#### Available data ####
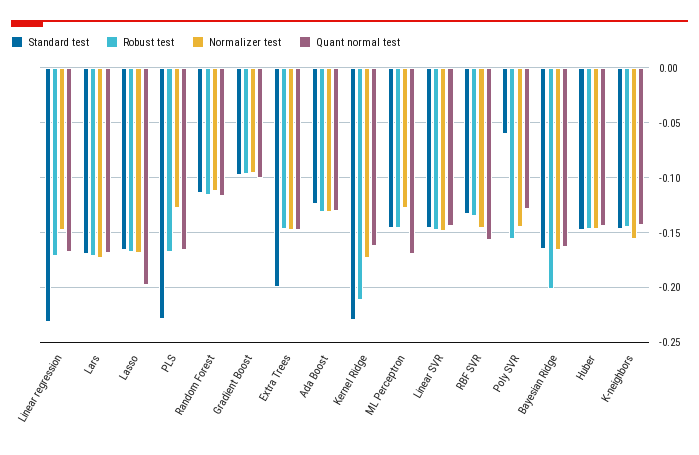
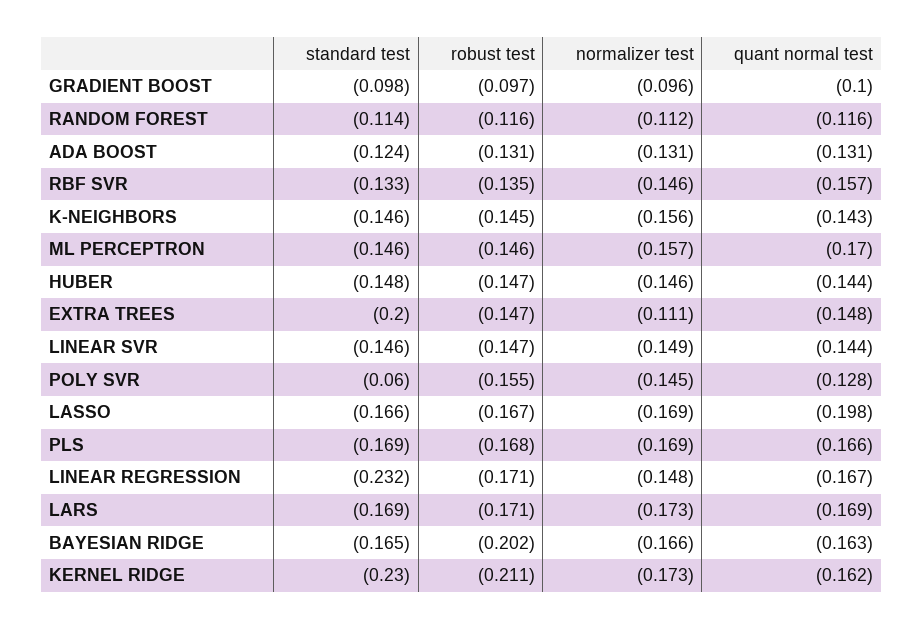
Standard test, PLS: -0.23 -> -0.169
Normalizer test, PLS: -0.13 -> -0.169
Normalizer test, Extra Trees: -0.15 -> -0.111
Normalizer test, ML Perceptron: -0.13 -> -0.157

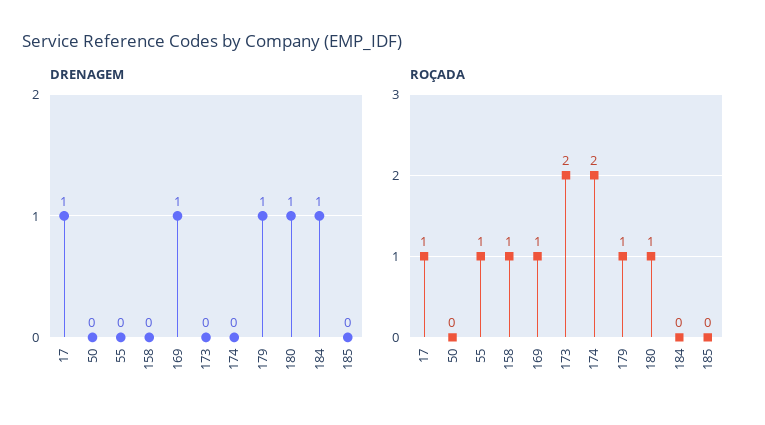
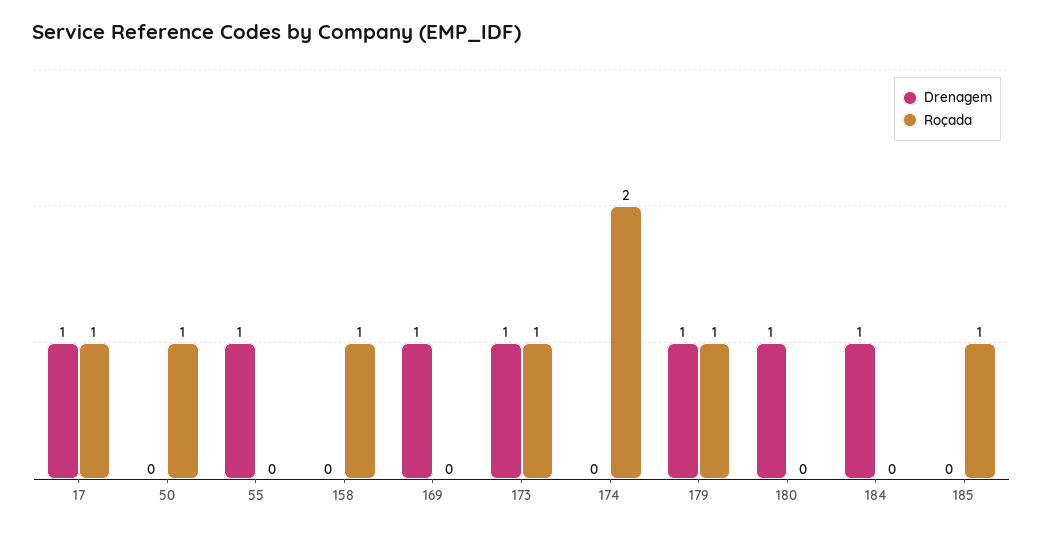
DRENAGEM, 55: 0 -> 1
DRENAGEM, 173: 0 -> 1
ROÇADA, 50: 0 -> 1
ROÇADA, 55: 1 -> 0
ROÇADA, 169: 1 -> 0
ROÇADA, 173: 2 -> 1
ROÇADA, 180: 1 -> 0
ROÇADA, 185: 0 -> 1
####
__What is required__
Copy every entry above exactly as it stands, but leave the pictures out.

__Exercise result__
Standard test, PLS: -0.23 -> -0.169
Normalizer test, PLS: -0.13 -> -0.169
Normalizer test, Extra Trees: -0.15 -> -0.111
Normalizer test, ML Perceptron: -0.13 -> -0.157

DRENAGEM, 55: 0 -> 1
DRENAGEM, 173: 0 -> 1
ROÇADA, 50: 0 -> 1
ROÇADA, 55: 1 -> 0
ROÇADA, 169: 1 -> 0
ROÇADA, 173: 2 -> 1
ROÇADA, 180: 1 -> 0
ROÇADA, 185: 0 -> 1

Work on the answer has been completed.